Beginner's Ball #3 - Leave it all on the floor!

The Beginner's Ball is a blog series by writers relatively new to the world of erotica--Erobintica, Marina St. Clare, and myself so far. We'd love to have others join in our dance. If you'd like to take your turn hosting, please contact one of us. Check out the first and second in the series, and please join us in the comments.

Tango Dancing
Originally uploaded by lrargerich

I've started my erotica journey by bringing to fictional life some of my tried-and-true fantasies, and I assume I'm not alone. What sparked your first few stories? Were there any that just came out of the blue, or were they based on scenarios that already had airtime on your inner broadcasts?

A bit of advice to first-time novelists that I heard a long time ago has stuck with me: don't hoard any ideas for the future. If it fits, put it in. When you're writing a second novel, you will have a stock of new ideas.

But with erotica specifically I have worried about what happens when I've used up my personal fantasy list. In other areas, I do have faith that there's an eternal spring from which fresh ideas constantly well up. There's no reason that erotica should be different, and yet emotionally I'm a little stuck there. Perhaps it's because the wellsprings of sexuality feel very personal and quirky to me.

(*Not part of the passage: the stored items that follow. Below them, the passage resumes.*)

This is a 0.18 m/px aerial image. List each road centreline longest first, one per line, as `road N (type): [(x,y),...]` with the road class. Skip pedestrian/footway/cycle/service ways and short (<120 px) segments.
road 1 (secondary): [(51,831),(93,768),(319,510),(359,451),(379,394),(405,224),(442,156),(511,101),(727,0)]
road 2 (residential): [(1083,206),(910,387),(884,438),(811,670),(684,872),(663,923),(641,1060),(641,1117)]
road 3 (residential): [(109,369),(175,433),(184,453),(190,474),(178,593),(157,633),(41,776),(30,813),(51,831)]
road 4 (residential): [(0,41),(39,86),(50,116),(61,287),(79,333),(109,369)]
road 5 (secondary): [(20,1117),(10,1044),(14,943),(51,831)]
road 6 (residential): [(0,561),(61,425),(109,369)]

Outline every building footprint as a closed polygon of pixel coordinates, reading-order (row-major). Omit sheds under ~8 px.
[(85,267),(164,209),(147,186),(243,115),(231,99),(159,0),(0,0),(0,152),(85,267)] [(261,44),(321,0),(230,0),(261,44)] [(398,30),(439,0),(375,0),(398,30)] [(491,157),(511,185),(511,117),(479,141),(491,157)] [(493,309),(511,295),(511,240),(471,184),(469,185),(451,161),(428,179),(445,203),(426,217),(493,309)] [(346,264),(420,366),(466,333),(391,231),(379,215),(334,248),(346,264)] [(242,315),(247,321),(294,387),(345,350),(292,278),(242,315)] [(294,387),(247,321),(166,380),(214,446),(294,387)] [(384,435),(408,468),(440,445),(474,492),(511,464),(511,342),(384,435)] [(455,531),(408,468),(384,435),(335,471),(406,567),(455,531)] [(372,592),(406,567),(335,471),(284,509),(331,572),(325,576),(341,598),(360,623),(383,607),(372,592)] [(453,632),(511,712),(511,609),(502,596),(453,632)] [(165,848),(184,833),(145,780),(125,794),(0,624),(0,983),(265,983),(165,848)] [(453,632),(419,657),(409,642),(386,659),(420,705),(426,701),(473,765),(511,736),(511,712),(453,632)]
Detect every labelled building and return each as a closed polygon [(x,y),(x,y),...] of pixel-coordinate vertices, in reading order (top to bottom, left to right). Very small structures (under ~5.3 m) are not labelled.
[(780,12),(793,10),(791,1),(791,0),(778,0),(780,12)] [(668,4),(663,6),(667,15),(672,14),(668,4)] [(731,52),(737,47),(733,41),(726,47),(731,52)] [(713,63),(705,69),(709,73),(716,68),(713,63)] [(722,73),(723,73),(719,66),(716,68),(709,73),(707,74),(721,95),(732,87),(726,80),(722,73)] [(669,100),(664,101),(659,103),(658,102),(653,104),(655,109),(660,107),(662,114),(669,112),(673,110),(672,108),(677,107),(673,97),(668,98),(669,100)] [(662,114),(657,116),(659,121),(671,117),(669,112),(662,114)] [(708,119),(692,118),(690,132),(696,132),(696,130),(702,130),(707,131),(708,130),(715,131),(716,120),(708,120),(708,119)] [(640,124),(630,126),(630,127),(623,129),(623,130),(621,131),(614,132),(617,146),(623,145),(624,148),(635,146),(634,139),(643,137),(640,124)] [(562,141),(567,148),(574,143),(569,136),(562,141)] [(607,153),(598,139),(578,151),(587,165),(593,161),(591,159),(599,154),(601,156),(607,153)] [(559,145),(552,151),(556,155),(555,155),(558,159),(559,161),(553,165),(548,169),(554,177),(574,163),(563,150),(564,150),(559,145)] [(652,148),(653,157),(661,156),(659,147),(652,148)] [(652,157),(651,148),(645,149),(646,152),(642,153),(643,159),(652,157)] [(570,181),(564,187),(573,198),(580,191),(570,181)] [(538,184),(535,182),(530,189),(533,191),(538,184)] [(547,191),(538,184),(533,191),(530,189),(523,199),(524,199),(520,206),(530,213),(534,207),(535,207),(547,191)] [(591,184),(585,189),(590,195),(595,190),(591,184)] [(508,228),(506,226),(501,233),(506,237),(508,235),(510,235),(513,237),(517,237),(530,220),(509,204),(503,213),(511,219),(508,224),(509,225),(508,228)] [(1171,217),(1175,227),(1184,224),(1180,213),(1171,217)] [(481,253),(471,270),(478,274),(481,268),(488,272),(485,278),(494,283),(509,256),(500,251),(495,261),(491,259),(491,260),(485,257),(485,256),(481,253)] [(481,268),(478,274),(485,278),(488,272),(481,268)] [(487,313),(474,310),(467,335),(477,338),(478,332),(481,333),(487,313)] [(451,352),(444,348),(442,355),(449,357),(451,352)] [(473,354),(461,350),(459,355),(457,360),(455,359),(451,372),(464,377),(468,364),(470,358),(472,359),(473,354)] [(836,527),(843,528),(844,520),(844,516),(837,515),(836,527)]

Yet surprise surprise, once I start writing a story, of course my characters take on a life of their own. My protagonists aren't me, and they show me what they want to do and how, which doesn't necessarily match up with what I would choose.

I called this post "leave it all on the floor," but what sparked the idea was actually a foot race. I'm a very slow runner, so I'm just competing with myself, but it's important to me to get to the finish line with only enough left for that last sprint--"leave it all on the road." Every endeavor must have that concept. You put everything you have into the task at hand. Then you rest and rebuild. As you do that over and over, you build and strengthen your capacities--and you never have to worry "if only I had done a little more." Leave it all there--whether it's on the ballroom floor, the road, or the page.

It's one of the eternal mysteries--where do ideas come from? How is it that countless millions of words have been put together since we developed language, and yet fresh combinations are found every day, every hour?

I don't know, but I do believe that wellspring will never fail. Each of us has access to our own spring, choked as it may get with the weeds and tares of life. I trust that more ideas will come if I let them.

New writers, do you have fears like these? Experienced hands, have you been through fallow periods? How did you emerge from them?